When editor Perry Westfall discovered her identity, he offered her money for a regular column of “women’s thoughts.” Her husband opposed her being paid but she accepted anyway. More than 400 columns of “A Woman’s Opinion” by Harper appeared in the Mail. She also submitted work to the Indianapolis News.
In 1883, Ida became a regular contributor to “Firemen’s Magazine,” later called the “Locomotive Firemen’s Magazine,” under Debs’ editorship, and was placed in charge of the “Women’s Department.”
She also was elected secretary of the Indiana Woman Suffrage Association and was official hostess of a noteworthy conference in Terre Haute during November 1887.
When Ida became editor of the Terre Haute Daily News in 1889, her many extracurricular activities inflicted further havoc on her marriage. While the Harpers pondered divorce, Ida moved to Indianapolis, became a writer for the Indianapolis News and enrolled her daughter in May Wright Sewall’s Girls Classical School.
The divorce was granted in February 1891. In 1893, Winnifred was accepted at Stanford University in Palo Alto, Cal. Her father, who Winnifred worshiped, agreed to pay all expenses. Ida also enrolled at Stanford and, at Miss Anthony’s request, lobbied for the passage of a state constitutional amendment giving women suffrage rights. She moved to Anthony’s home in Rochester, N.Y. in 1898 to handle secretarial duties.
Though dedicated to writing books, Harper also was a prolific contributor to journals such as “The Independent” and “Harper’s Bazaar” and to newspapers in New York, Boston, Philadelphia, Washington, D.C. and Chicago. She also served a stint as a department editor with the New York Sunday Star.
For many years beginning in 1899, Harper was a delegate to conventions and conferences held throughout the world by the International Council of Women and the International Suffrage Alliance, headed by Carrie Chapman Catt.
As the suffrage movement gained traction, the bitterness and sarcasm of men’s inhumanity to women prominent in Harper’s early writings softened. Miss Anthony’s self-restraint toward unjust manmade laws against women also altered Harper’s attitude.
When Harper moved from Terre Haute the void she left was largely filled by Lenore Hanna (Mrs. Lewis J.) Cox, whose husband was president of Terre Haute Car Manufacturing Co. when it became a part of the American Car & Foundry. The Cox family founded “The Roost,” a residential haven east of Fruitridge Ave., just south of Wabash, in 1902.

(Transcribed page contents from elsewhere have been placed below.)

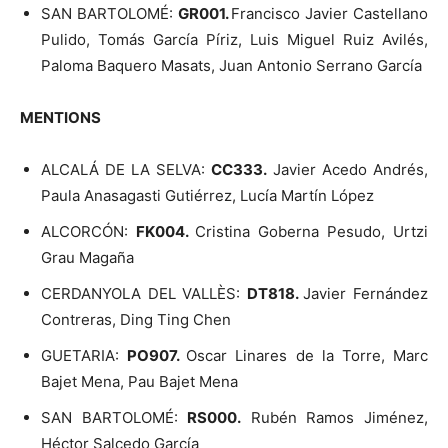
SAN BARTOLOMÉ:
GR001.
Francisco Javier Castellano
Pulido, Tomás García Píriz, Luis Miguel Ruiz Avilés,
Paloma Baquero Masats, Juan Antonio Serrano García
MENTIONS
ALCALÁ DE LA SELVA:
CC333.
Javier Acedo Andrés,
Paula Anasagasti Gutiérrez, Lucía Martín López
ALCORCÓN:
FK004.
Cristina Goberna Pesudo, Urtzi
Grau Magaña
CERDANYOLA DEL VALLÈS:
DT818.
Javier Fernández
Contreras, Ding Ting Chen
GUETARIA:
PO907.
Oscar Linares de la Torre, Marc
Bajet Mena, Pau Bajet Mena
SAN BARTOLOMÉ:
RS000
.
Rubén Ramos Jiménez,
Héctor Salcedo García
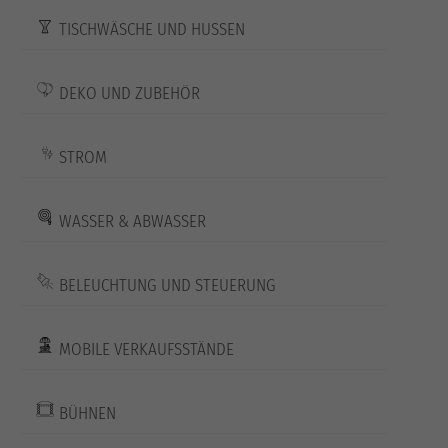
TISCHWÄSCHE UND HUSSEN
DEKO UND ZUBEHÖR
STROM
WASSER & ABWASSER
BELEUCHTUNG UND STEUERUNG
MOBILE VERKAUFSSTÄNDE
BÜHNEN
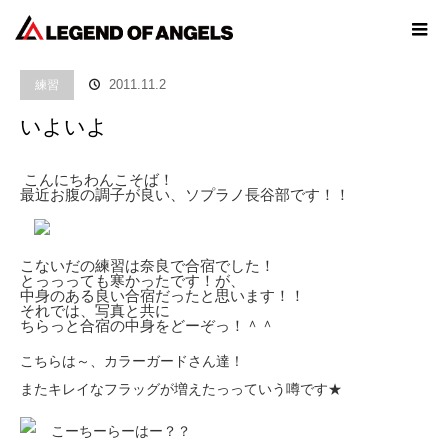
ホーム
ブログ
練習
いよいよ
練習
2011.11.2
いよいよ
こんにちわんこそば！
最近お腹の調子が良い、ソプラノ長谷部です！！
こないだの練習は奈良で合宿でした！
とっっっても寒かったです！が、
中身のある良い合宿だったと思います！！
それでは、写真と共に
ちらっと合宿の中身をどーぞっ！＾＾
こちらは～、カラーガードさん達！
またキレイなフラッグが増えたっっていう噂です★
こーちーらーはー？？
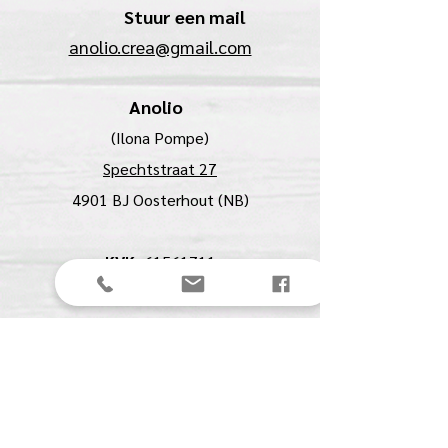
Stuur een mail
anolio.crea@gmail.com
Anolio
(Ilona Pompe)
Spechtstraat 27
4901 BJ Oosterhout (NB)
KVK:
61561711
BTW:
NL00153291B07
Menu
Contact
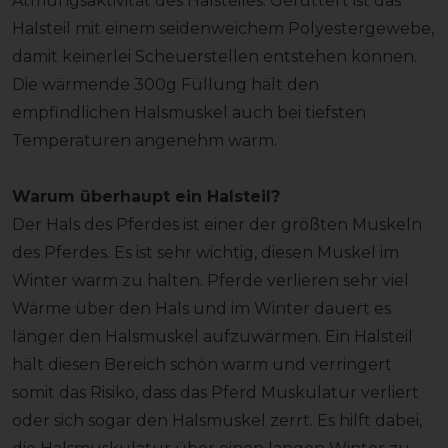
Atmungsaktivität des Halsteiles. Gefüttert ist das
Halsteil mit einem seidenweichem Polyestergewebe,
damit keinerlei Scheuerstellen entstehen können.
Die wärmende 300g Füllung hält den
empfindlichen Halsmuskel auch bei tiefsten
Temperaturen angenehm warm.
Warum überhaupt ein Halsteil?
Der Hals des Pferdes ist einer der größten Muskeln
des Pferdes. Es ist sehr wichtig, diesen Muskel im
Winter warm zu halten. Pferde verlieren sehr viel
Wärme über den Hals und im Winter dauert es
länger den Halsmuskel aufzuwärmen. Ein Halsteil
hält diesen Bereich schön warm und verringert
somit das Risiko, dass das Pferd Muskulatur verliert
oder sich sogar den Halsmuskel zerrt. Es hilft dabei,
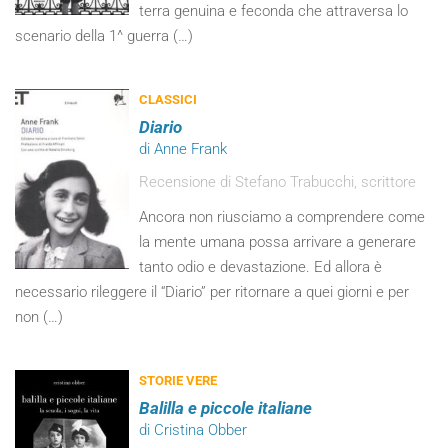
terra genuina e feconda che attraversa lo
scenario della 1^ guerra (…)
CLASSICI
Diario
di Anne Frank
Recensione di Stefano Trabucchi, scrittore
Ancora non riusciamo a comprendere come
la mente umana possa arrivare a generare
tanto odio e devastazione. Ed allora è
necessario rileggere il “Diario” per ritornare a quei giorni e per
non (…)
STORIE VERE
Balilla e piccole italiane
di Cristina Obber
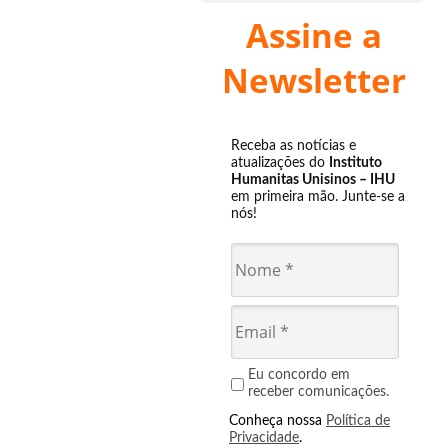
Assine a
Newsletter
Receba as notícias e
atualizações do
Instituto
Humanitas Unisinos – IHU
em primeira mão. Junte-se a
nós!
Eu concordo em
receber comunicações.
Conheça nossa
Política de
Privacidade
.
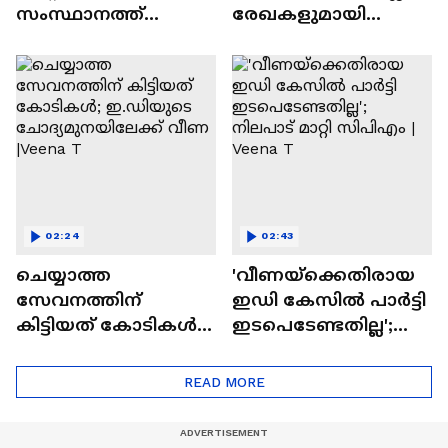
സംസ്ഥാനത്ത്
രേഖകളുമായി
കനത്ത നാശനഷ്ടം;
ഹാജരാകാൻ
വീടുകളും
നിർദേശം | Veena T |
കെട്ടിടങ്ങളും
Monthly Quota Case
തകർന്നു
02:24
02:43
ചെയ്യാത്ത
'വീണയ്‌ക്കെതിരായ
സേവനത്തിന്
ഇഡി കേസിൽ പാർട്ടി
കിട്ടിയത് കോടികൾ;
ഇടപെടേണ്ടതില്ല';
ഇ.ഡിയുടെ
നിലപാട് മാറ്റി
ചോദ്യമുനയിലേക്ക്
സിപിഎം | Veena T
READ MORE
വീണ |Veena T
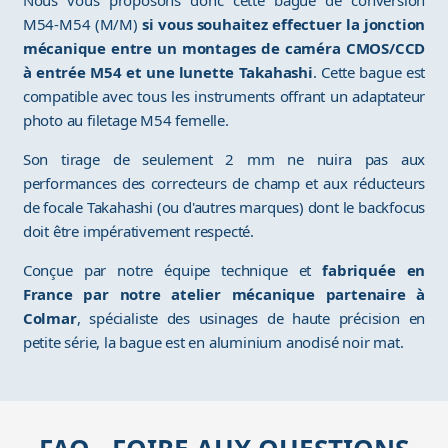
Nous vous proposons donc cette bague de conversion
M54-M54 (M/M)
si vous souhaitez effectuer la jonction
mécanique entre un montages de caméra CMOS/CCD
à entrée M54 et une lunette Takahashi
. Cette bague est
compatible avec tous les instruments offrant un adaptateur
photo au filetage M54 femelle.
Son tirage de seulement 2 mm ne nuira pas aux
performances des correcteurs de champ et aux réducteurs
de focale Takahashi (ou d'autres marques) dont le backfocus
doit être impérativement respecté.
Conçue par notre équipe technique et
fabriquée en
France par notre atelier mécanique partenaire à
Colmar
, spécialiste des usinages de haute précision en
petite série, la bague est en aluminium anodisé noir mat.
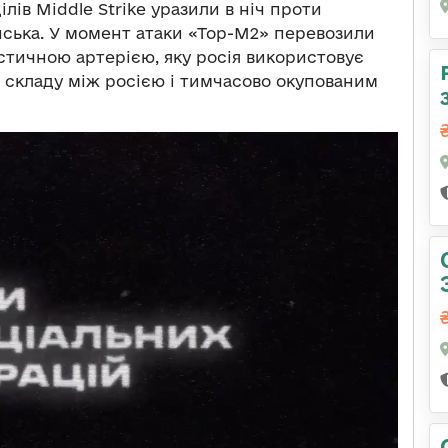
лів Middle Strike уразили в ніч проти
нська. У момент атаки «Тор-М2» перевозили
стичною артерією, яку росія використовує
о складу між росією і тимчасово окупованим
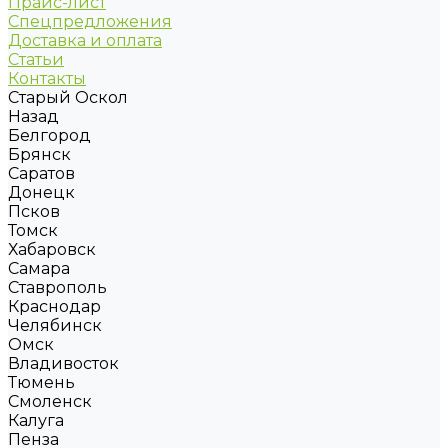
Прайс-лист
Спецпредложения
Доставка и оплата
Статьи
Контакты
Старый Оскол
Назад
Белгород
Брянск
Саратов
Донецк
Псков
Томск
Хабаровск
Самара
Ставрополь
Краснодар
Челябинск
Омск
Владивосток
Тюмень
Смоленск
Калуга
Пенза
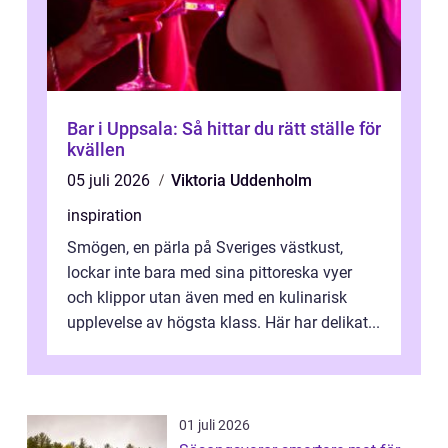
Bar i Uppsala: Så hittar du rätt ställe för
kvällen
05 juli 2026
Viktoria Uddenholm
inspiration
Smögen, en pärla på Sveriges västkust,
lockar inte bara med sina pittoreska vyer
och klippor utan även med en kulinarisk
upplevelse av högsta klass. Här har delikat...
01 juli 2026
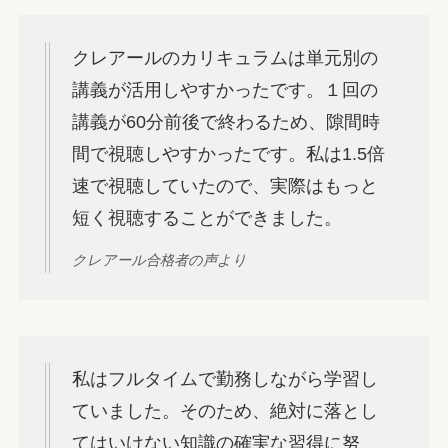
クレアールのカリキュラムは単元別の
講義が活用しやすかったです。１回の
講義が60分前後で終わるため、隙間時
間で視聴しやすかったです。私は1.5倍
速で視聴していたので、実際はもっと
短く視聴することができました。
クレアール合格者の声より
私はフルタイムで勤務しながら学習し
ていました。そのため、絶対に落とし
てはいけない知識の確実な習得に努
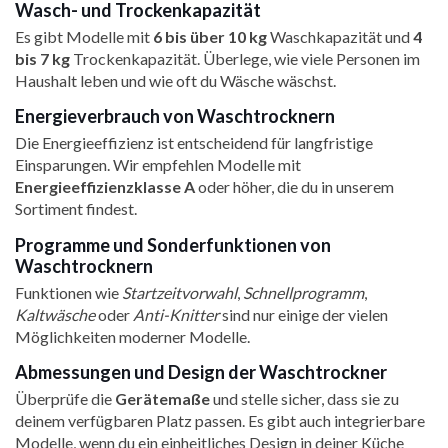
Wasch- und Trockenkapazität
Es gibt Modelle mit
6 bis über 10 kg
Waschkapazität und
4
bis 7 kg
Trockenkapazität. Überlege, wie viele Personen im
Haushalt leben und wie oft du Wäsche wäschst.
Energieverbrauch von Waschtrocknern
Die Energieeffizienz ist entscheidend für langfristige
Einsparungen. Wir empfehlen Modelle mit
Energieeffizienzklasse A
oder höher, die du in unserem
Sortiment findest.
Programme und Sonderfunktionen von
Waschtrocknern
Funktionen wie
Startzeitvorwahl
,
Schnellprogramm
,
Kaltwäsche
oder
Anti-Knitter
sind nur einige der vielen
Möglichkeiten moderner Modelle.
Abmessungen und Design der Waschtrockner
Überprüfe die
Gerätemaße
und stelle sicher, dass sie zu
deinem verfügbaren Platz passen. Es gibt auch integrierbare
Modelle, wenn du ein einheitliches Design in deiner Küche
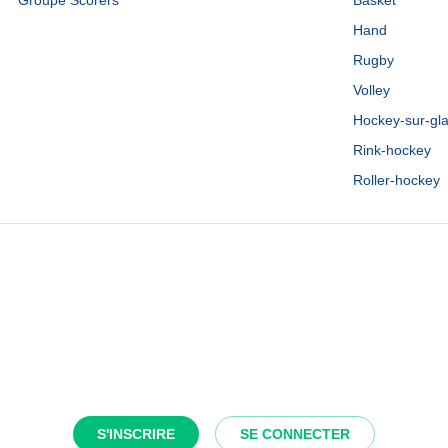
Groupe Scorers
Basket
Hand
Rugby
Volley
Hockey-sur-gl
Rink-hockey
Roller-hockey
S'INSCRIRE
SE CONNECTER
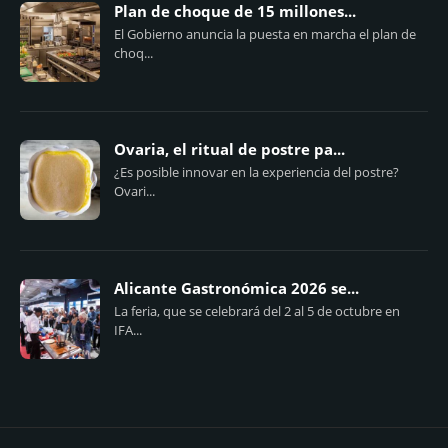
Plan de choque de 15 millones...
El Gobierno anuncia la puesta en marcha el plan de
choq...
Ovaria, el ritual de postre pa...
¿Es posible innovar en la experiencia del postre?
Ovari...
Alicante Gastronómica 2026 se...
La feria, que se celebrará del 2 al 5 de octubre en
IFA...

Lenore’s untiring efforts for everything constructive made her one of the community’s most valuable citizens. She was a charter member and first president of the Franchise League of Terre Haute, a premier suffrage group, and an active leader in the American Red Cross and the Woman’s Department Club.
During World War I, when her husband was in charge of the Red Cross office, Lenore was there every day to pack supplies. She also attended City Council meetings, school board meetings and most every other meeting of community consequence.
When the Indiana legislature voted to ratify the 19th Amendment on Jan. 16, 1920, Mrs. Cox headed a congregation of Vigo County women, including Lillian White, Elizabeth Cooper, Cecelia Crawford, Sue Krog, Mae Helmer, Gertrude Callahan, Helen Benbridge and Gwendolyn Mewhinney, in Indianapolis to witness the proceedings.
Other notable local suffragists included Stella Courtwright Stimson, Anna McBride Saylor, Anna Bowles Wiley, Mabel Curry, Emma May, Ida Mae Davis and Elizabeth Boynton Harbert.
Lewis Cox died July 11, 1920 in Terre Haute. In October 1920, Lenore moved to Washington, D.C. to reside with her oldest daughter Dorothy. She died in Connecticut on Oct. 3, 1941.
Harper was one of the few pioneer national suffrage leaders lucky enough to witness the passage of the 19th Amendment. She died at age 80 in Washington, D.C., on March 14, 1931.